*Your goal*
Your copy should match the records below exactly, except for the pictures.

*Data records*
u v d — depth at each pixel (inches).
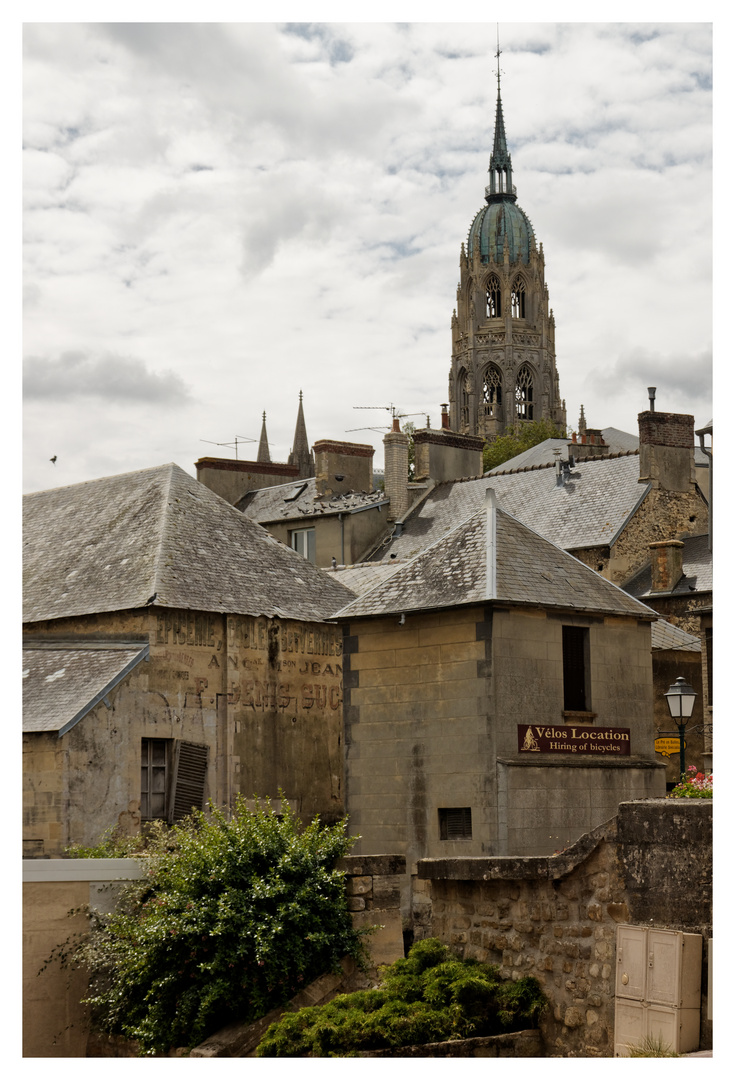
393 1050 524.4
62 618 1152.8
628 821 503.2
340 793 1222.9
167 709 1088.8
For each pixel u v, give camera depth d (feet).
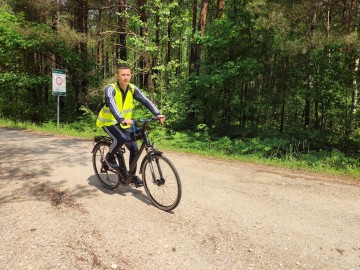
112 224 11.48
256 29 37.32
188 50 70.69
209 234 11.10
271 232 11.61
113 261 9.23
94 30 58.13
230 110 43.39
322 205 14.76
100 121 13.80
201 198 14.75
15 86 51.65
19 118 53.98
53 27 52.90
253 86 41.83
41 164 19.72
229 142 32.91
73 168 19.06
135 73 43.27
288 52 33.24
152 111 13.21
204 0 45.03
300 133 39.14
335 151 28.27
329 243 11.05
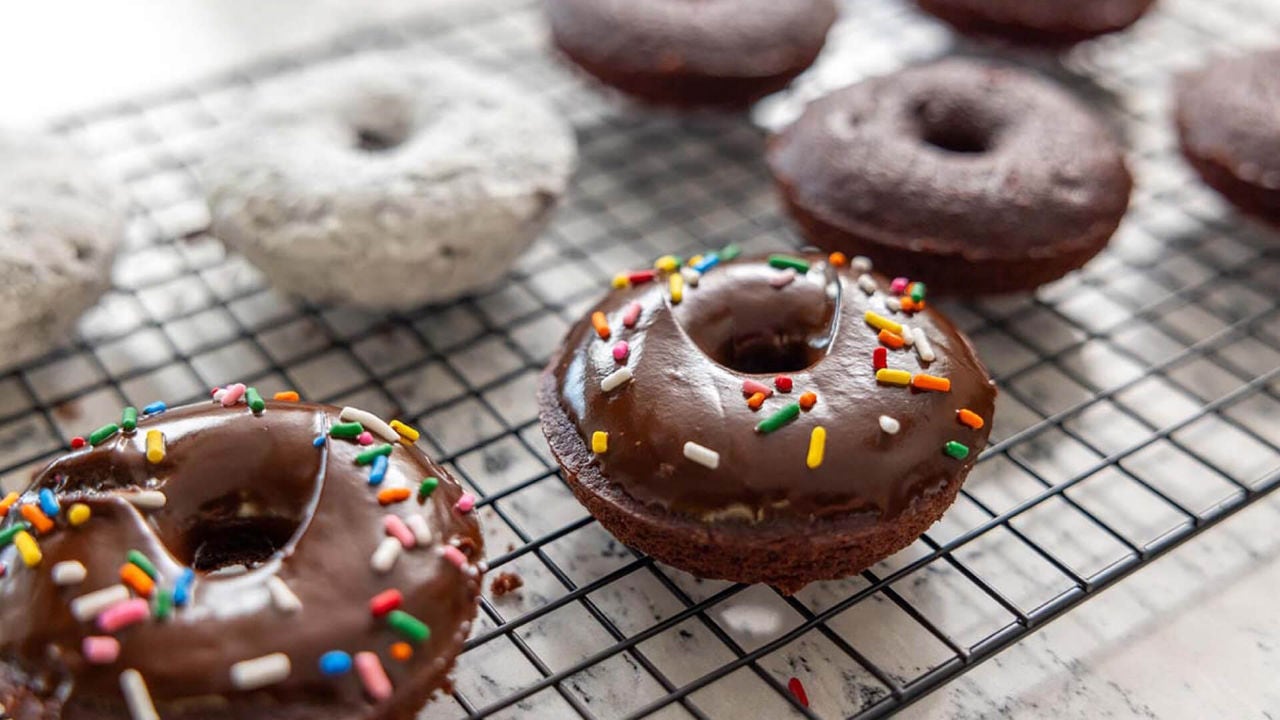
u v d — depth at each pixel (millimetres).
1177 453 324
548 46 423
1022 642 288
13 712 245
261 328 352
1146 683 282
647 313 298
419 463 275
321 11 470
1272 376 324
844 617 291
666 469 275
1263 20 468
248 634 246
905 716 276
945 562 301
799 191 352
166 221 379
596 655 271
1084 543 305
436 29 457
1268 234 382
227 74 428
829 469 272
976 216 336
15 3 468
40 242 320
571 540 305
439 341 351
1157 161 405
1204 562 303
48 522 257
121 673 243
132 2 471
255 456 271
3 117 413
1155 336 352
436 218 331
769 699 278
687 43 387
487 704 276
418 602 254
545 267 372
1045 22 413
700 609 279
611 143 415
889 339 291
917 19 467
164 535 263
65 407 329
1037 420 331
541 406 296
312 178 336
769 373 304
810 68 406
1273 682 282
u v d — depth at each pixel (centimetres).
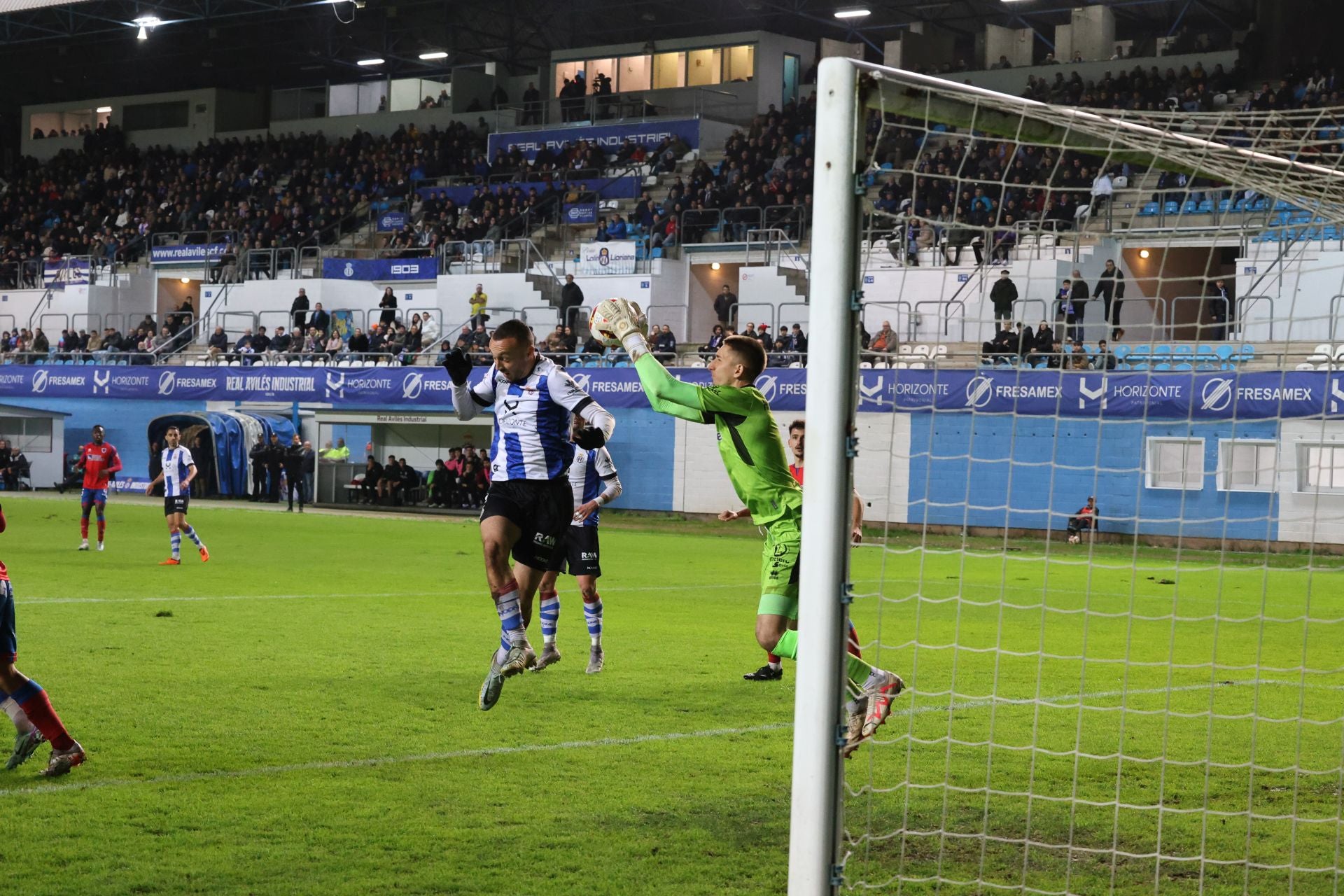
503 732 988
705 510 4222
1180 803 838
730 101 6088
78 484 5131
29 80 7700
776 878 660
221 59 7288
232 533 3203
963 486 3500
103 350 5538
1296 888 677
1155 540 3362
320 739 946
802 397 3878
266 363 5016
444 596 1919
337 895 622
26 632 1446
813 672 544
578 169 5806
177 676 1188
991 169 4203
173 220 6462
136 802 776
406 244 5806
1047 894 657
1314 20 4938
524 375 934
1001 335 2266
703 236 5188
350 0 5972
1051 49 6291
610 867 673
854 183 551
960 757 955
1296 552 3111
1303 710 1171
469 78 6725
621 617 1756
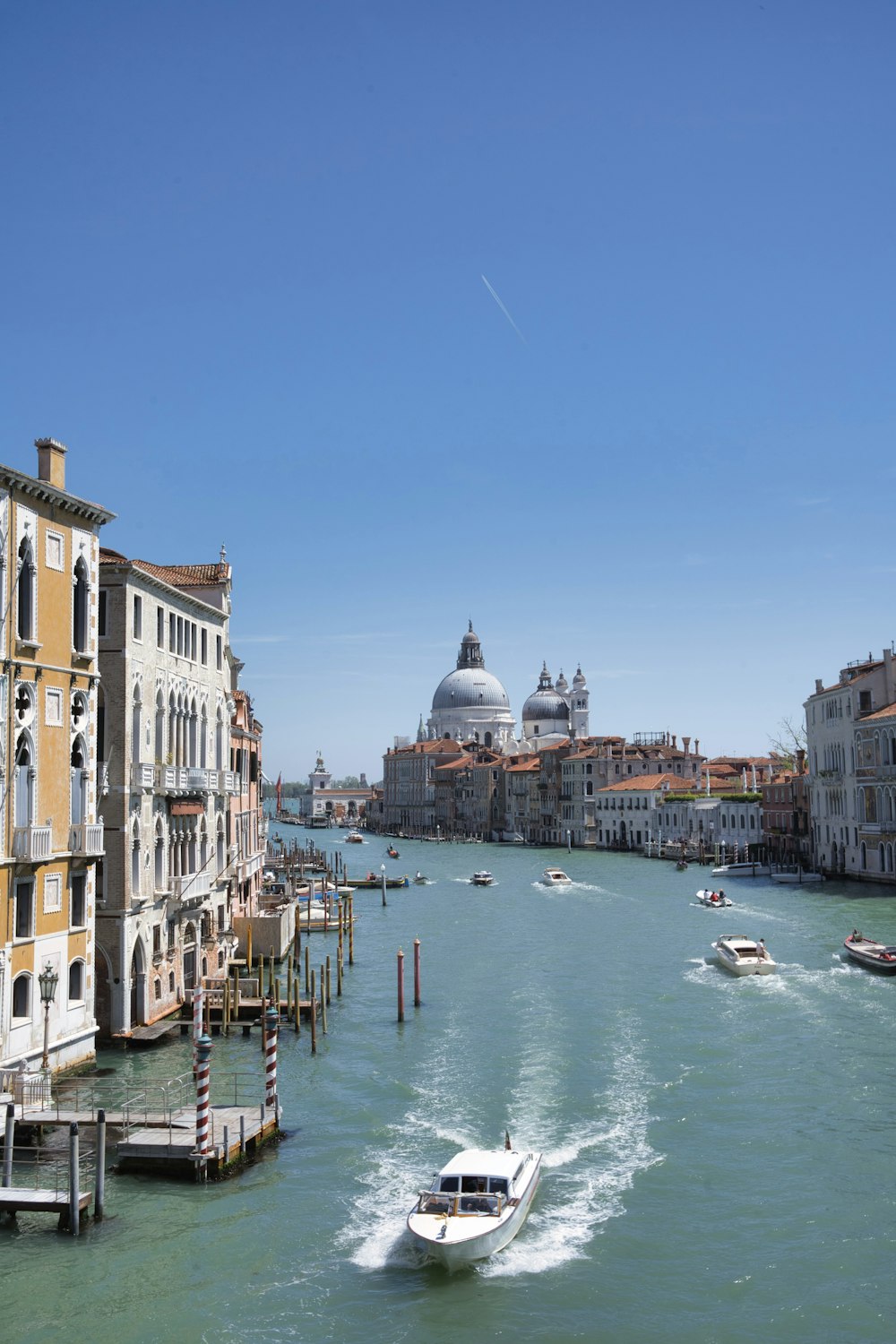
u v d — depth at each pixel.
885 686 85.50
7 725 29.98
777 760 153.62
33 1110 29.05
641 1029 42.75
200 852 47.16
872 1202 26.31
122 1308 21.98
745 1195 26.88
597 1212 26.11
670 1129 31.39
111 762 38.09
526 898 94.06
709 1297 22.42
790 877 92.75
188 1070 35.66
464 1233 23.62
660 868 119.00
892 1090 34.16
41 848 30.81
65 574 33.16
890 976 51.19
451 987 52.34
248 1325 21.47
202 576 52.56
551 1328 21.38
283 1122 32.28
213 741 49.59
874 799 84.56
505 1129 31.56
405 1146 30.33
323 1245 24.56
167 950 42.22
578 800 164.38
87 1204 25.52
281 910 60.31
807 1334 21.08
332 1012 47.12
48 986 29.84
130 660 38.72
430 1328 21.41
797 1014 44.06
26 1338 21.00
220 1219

*Result of the task*
u v d — depth at each pixel (inches).
393 1050 524.4
62 618 1152.8
628 821 503.2
340 793 1222.9
167 709 1088.8
For each pixel u v, give camera depth d (feet).
112 224 11.48
256 29 37.32
188 50 70.69
209 234 11.10
271 232 11.61
113 261 9.23
94 30 58.13
230 110 43.39
322 205 14.76
100 121 13.80
201 198 14.75
15 86 51.65
19 118 53.98
53 27 52.90
253 86 41.83
41 164 19.72
229 142 32.91
73 168 19.06
135 73 43.27
288 52 33.24
152 111 13.21
204 0 45.03
300 133 39.14
335 151 28.27
329 243 11.05
u v d — depth at each pixel (millimetres).
1177 453 324
548 46 423
1022 642 288
13 712 245
261 328 352
1146 683 282
647 313 298
419 463 275
321 11 470
1272 376 324
844 617 291
666 469 275
1263 20 468
248 634 246
905 716 276
945 562 301
799 191 352
166 221 379
596 655 271
1084 543 305
436 29 457
1268 234 382
227 74 428
829 469 272
976 216 336
15 3 468
40 242 320
571 540 305
439 341 351
1157 161 405
1204 562 303
48 522 257
121 673 243
132 2 471
255 456 271
3 117 413
1155 336 352
436 218 331
769 699 278
687 43 387
487 704 276
418 602 254
545 267 372
1045 22 413
700 609 279
611 143 415
889 339 291
917 19 467
164 535 263
65 407 329
1037 420 331
541 406 296
312 178 336
769 373 304
810 68 406
1273 682 282
u v d — depth at each pixel (centimetres).
503 732 988
705 510 4222
1180 803 838
730 101 6088
78 484 5131
29 80 7700
776 878 660
221 59 7288
232 533 3203
963 486 3500
103 350 5538
1296 888 677
1155 540 3362
320 739 946
802 397 3878
266 363 5016
444 596 1919
337 895 622
26 632 1446
813 672 544
578 169 5806
177 676 1188
991 169 4203
173 220 6462
136 802 776
406 244 5806
1047 894 657
1314 20 4938
524 375 934
1001 335 2266
703 236 5188
350 0 5972
1051 49 6291
610 867 673
854 183 551
960 757 955
1296 552 3111
1303 710 1171
469 78 6725
621 617 1756
u v d — depth at each pixel.
885 686 85.50
7 725 29.98
777 760 153.62
33 1110 29.05
641 1029 42.75
200 852 47.16
872 1202 26.31
122 1308 21.98
745 1195 26.88
597 1212 26.11
670 1129 31.39
111 762 38.09
526 898 94.06
709 1297 22.42
790 877 92.75
188 1070 35.66
464 1233 23.62
660 868 119.00
892 1090 34.16
41 848 30.81
65 574 33.16
890 976 51.19
451 987 52.34
248 1325 21.47
202 576 52.56
551 1328 21.38
283 1122 32.28
213 741 49.59
874 799 84.56
505 1129 31.56
405 1146 30.33
323 1245 24.56
167 950 42.22
578 800 164.38
87 1204 25.52
281 910 60.31
807 1334 21.08
332 1012 47.12
48 986 29.84
130 660 38.72
430 1328 21.41
797 1014 44.06
26 1338 21.00
220 1219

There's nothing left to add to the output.